Copy the records exactly, every one of them.

(Records from a dataset)
+++

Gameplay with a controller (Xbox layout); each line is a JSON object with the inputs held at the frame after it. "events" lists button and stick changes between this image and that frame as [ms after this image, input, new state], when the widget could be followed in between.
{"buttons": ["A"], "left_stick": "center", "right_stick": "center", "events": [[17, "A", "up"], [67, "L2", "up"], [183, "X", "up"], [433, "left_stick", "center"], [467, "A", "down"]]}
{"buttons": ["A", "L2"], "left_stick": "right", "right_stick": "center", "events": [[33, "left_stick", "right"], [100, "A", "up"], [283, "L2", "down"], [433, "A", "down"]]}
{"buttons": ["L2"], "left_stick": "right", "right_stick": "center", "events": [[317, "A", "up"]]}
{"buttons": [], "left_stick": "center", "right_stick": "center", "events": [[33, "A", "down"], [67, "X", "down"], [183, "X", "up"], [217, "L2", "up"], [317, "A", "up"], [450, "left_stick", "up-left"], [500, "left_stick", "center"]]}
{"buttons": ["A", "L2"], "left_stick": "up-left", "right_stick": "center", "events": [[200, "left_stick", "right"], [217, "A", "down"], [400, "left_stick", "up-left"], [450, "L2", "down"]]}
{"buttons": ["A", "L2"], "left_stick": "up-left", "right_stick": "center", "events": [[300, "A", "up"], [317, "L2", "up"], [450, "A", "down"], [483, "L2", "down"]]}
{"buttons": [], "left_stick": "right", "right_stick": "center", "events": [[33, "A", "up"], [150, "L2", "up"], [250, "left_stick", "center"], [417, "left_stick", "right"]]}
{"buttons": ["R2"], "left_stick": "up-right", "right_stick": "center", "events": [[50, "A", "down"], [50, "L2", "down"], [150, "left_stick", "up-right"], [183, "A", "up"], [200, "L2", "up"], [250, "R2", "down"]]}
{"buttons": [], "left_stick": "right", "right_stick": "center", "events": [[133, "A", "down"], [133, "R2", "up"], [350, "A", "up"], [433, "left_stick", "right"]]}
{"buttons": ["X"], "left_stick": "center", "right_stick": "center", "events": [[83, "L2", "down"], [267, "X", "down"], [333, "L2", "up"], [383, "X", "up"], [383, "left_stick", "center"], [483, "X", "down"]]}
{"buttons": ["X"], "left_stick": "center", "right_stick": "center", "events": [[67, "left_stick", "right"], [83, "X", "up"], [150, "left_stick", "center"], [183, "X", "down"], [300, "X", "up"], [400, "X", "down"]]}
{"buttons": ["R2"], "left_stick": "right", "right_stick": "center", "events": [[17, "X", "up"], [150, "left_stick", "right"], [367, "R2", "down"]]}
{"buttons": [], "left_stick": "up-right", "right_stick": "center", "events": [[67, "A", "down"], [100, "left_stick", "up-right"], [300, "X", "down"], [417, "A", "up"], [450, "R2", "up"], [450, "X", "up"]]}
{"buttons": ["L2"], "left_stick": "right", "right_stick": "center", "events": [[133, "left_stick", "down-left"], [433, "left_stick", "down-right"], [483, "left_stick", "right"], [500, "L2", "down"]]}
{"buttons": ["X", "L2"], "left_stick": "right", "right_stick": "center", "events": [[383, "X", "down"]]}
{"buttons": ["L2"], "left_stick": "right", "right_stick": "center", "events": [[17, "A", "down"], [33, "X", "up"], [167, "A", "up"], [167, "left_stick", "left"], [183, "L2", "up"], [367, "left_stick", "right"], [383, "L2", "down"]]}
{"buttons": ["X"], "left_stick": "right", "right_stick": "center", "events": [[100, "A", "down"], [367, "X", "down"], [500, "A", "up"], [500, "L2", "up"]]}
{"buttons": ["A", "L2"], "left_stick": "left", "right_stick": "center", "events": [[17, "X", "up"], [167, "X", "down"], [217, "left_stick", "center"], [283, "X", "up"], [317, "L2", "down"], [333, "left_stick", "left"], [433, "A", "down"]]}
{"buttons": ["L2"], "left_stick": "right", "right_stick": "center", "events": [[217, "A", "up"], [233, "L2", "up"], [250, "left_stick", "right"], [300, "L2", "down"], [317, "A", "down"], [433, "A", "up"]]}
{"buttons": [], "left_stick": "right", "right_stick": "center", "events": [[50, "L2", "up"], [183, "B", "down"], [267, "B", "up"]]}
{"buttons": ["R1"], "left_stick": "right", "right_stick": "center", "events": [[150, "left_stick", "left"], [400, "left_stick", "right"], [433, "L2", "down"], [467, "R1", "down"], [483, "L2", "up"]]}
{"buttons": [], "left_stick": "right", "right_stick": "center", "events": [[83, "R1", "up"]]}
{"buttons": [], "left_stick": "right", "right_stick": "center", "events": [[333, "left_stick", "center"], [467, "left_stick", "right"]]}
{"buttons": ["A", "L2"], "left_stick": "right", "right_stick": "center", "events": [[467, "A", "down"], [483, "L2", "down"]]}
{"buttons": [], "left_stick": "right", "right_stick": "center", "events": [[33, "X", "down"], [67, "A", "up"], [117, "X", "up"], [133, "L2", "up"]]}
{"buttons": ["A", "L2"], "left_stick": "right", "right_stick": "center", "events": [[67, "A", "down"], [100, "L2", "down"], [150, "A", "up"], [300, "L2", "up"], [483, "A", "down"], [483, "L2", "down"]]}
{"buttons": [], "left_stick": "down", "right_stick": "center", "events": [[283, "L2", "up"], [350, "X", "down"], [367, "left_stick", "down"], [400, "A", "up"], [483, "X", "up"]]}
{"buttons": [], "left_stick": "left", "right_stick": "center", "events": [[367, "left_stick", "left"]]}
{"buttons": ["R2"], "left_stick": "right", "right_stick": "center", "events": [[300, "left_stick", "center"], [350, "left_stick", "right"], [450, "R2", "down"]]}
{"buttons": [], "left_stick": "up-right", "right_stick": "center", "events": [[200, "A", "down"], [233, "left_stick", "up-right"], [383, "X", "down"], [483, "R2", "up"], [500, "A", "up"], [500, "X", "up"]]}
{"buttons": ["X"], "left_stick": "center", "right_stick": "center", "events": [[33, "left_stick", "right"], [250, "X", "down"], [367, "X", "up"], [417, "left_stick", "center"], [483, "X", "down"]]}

+++

RESPONSE:
Gameplay with a controller (Xbox layout); each line is a JSON object with the inputs held at the frame after it. "events" lists button and stick changes between this image and that frame as [ms after this image, input, new state], when the widget could be followed in between.
{"buttons": ["A"], "left_stick": "center", "right_stick": "center", "events": [[17, "A", "up"], [67, "L2", "up"], [183, "X", "up"], [433, "left_stick", "center"], [467, "A", "down"]]}
{"buttons": ["A", "L2"], "left_stick": "right", "right_stick": "center", "events": [[33, "left_stick", "right"], [100, "A", "up"], [283, "L2", "down"], [433, "A", "down"]]}
{"buttons": ["L2"], "left_stick": "right", "right_stick": "center", "events": [[317, "A", "up"]]}
{"buttons": [], "left_stick": "center", "right_stick": "center", "events": [[33, "A", "down"], [67, "X", "down"], [183, "X", "up"], [217, "L2", "up"], [317, "A", "up"], [450, "left_stick", "up-left"], [500, "left_stick", "center"]]}
{"buttons": ["A", "L2"], "left_stick": "up-left", "right_stick": "center", "events": [[200, "left_stick", "right"], [217, "A", "down"], [400, "left_stick", "up-left"], [450, "L2", "down"]]}
{"buttons": ["A", "L2"], "left_stick": "up-left", "right_stick": "center", "events": [[300, "A", "up"], [317, "L2", "up"], [450, "A", "down"], [483, "L2", "down"]]}
{"buttons": [], "left_stick": "right", "right_stick": "center", "events": [[33, "A", "up"], [150, "L2", "up"], [250, "left_stick", "center"], [417, "left_stick", "right"]]}
{"buttons": ["R2"], "left_stick": "up-right", "right_stick": "center", "events": [[50, "A", "down"], [50, "L2", "down"], [150, "left_stick", "up-right"], [183, "A", "up"], [200, "L2", "up"], [250, "R2", "down"]]}
{"buttons": [], "left_stick": "right", "right_stick": "center", "events": [[133, "A", "down"], [133, "R2", "up"], [350, "A", "up"], [433, "left_stick", "right"]]}
{"buttons": ["X"], "left_stick": "center", "right_stick": "center", "events": [[83, "L2", "down"], [267, "X", "down"], [333, "L2", "up"], [383, "X", "up"], [383, "left_stick", "center"], [483, "X", "down"]]}
{"buttons": ["X"], "left_stick": "center", "right_stick": "center", "events": [[67, "left_stick", "right"], [83, "X", "up"], [150, "left_stick", "center"], [183, "X", "down"], [300, "X", "up"], [400, "X", "down"]]}
{"buttons": ["R2"], "left_stick": "right", "right_stick": "center", "events": [[17, "X", "up"], [150, "left_stick", "right"], [367, "R2", "down"]]}
{"buttons": [], "left_stick": "up-right", "right_stick": "center", "events": [[67, "A", "down"], [100, "left_stick", "up-right"], [300, "X", "down"], [417, "A", "up"], [450, "R2", "up"], [450, "X", "up"]]}
{"buttons": ["L2"], "left_stick": "right", "right_stick": "center", "events": [[133, "left_stick", "down-left"], [433, "left_stick", "down-right"], [483, "left_stick", "right"], [500, "L2", "down"]]}
{"buttons": ["X", "L2"], "left_stick": "right", "right_stick": "center", "events": [[383, "X", "down"]]}
{"buttons": ["L2"], "left_stick": "right", "right_stick": "center", "events": [[17, "A", "down"], [33, "X", "up"], [167, "A", "up"], [167, "left_stick", "left"], [183, "L2", "up"], [367, "left_stick", "right"], [383, "L2", "down"]]}
{"buttons": ["X"], "left_stick": "right", "right_stick": "center", "events": [[100, "A", "down"], [367, "X", "down"], [500, "A", "up"], [500, "L2", "up"]]}
{"buttons": ["A", "L2"], "left_stick": "left", "right_stick": "center", "events": [[17, "X", "up"], [167, "X", "down"], [217, "left_stick", "center"], [283, "X", "up"], [317, "L2", "down"], [333, "left_stick", "left"], [433, "A", "down"]]}
{"buttons": ["L2"], "left_stick": "right", "right_stick": "center", "events": [[217, "A", "up"], [233, "L2", "up"], [250, "left_stick", "right"], [300, "L2", "down"], [317, "A", "down"], [433, "A", "up"]]}
{"buttons": [], "left_stick": "right", "right_stick": "center", "events": [[50, "L2", "up"], [183, "B", "down"], [267, "B", "up"]]}
{"buttons": ["R1"], "left_stick": "right", "right_stick": "center", "events": [[150, "left_stick", "left"], [400, "left_stick", "right"], [433, "L2", "down"], [467, "R1", "down"], [483, "L2", "up"]]}
{"buttons": [], "left_stick": "right", "right_stick": "center", "events": [[83, "R1", "up"]]}
{"buttons": [], "left_stick": "right", "right_stick": "center", "events": [[333, "left_stick", "center"], [467, "left_stick", "right"]]}
{"buttons": ["A", "L2"], "left_stick": "right", "right_stick": "center", "events": [[467, "A", "down"], [483, "L2", "down"]]}
{"buttons": [], "left_stick": "right", "right_stick": "center", "events": [[33, "X", "down"], [67, "A", "up"], [117, "X", "up"], [133, "L2", "up"]]}
{"buttons": ["A", "L2"], "left_stick": "right", "right_stick": "center", "events": [[67, "A", "down"], [100, "L2", "down"], [150, "A", "up"], [300, "L2", "up"], [483, "A", "down"], [483, "L2", "down"]]}
{"buttons": [], "left_stick": "down", "right_stick": "center", "events": [[283, "L2", "up"], [350, "X", "down"], [367, "left_stick", "down"], [400, "A", "up"], [483, "X", "up"]]}
{"buttons": [], "left_stick": "left", "right_stick": "center", "events": [[367, "left_stick", "left"]]}
{"buttons": ["R2"], "left_stick": "right", "right_stick": "center", "events": [[300, "left_stick", "center"], [350, "left_stick", "right"], [450, "R2", "down"]]}
{"buttons": [], "left_stick": "up-right", "right_stick": "center", "events": [[200, "A", "down"], [233, "left_stick", "up-right"], [383, "X", "down"], [483, "R2", "up"], [500, "A", "up"], [500, "X", "up"]]}
{"buttons": ["X"], "left_stick": "center", "right_stick": "center", "events": [[33, "left_stick", "right"], [250, "X", "down"], [367, "X", "up"], [417, "left_stick", "center"], [483, "X", "down"]]}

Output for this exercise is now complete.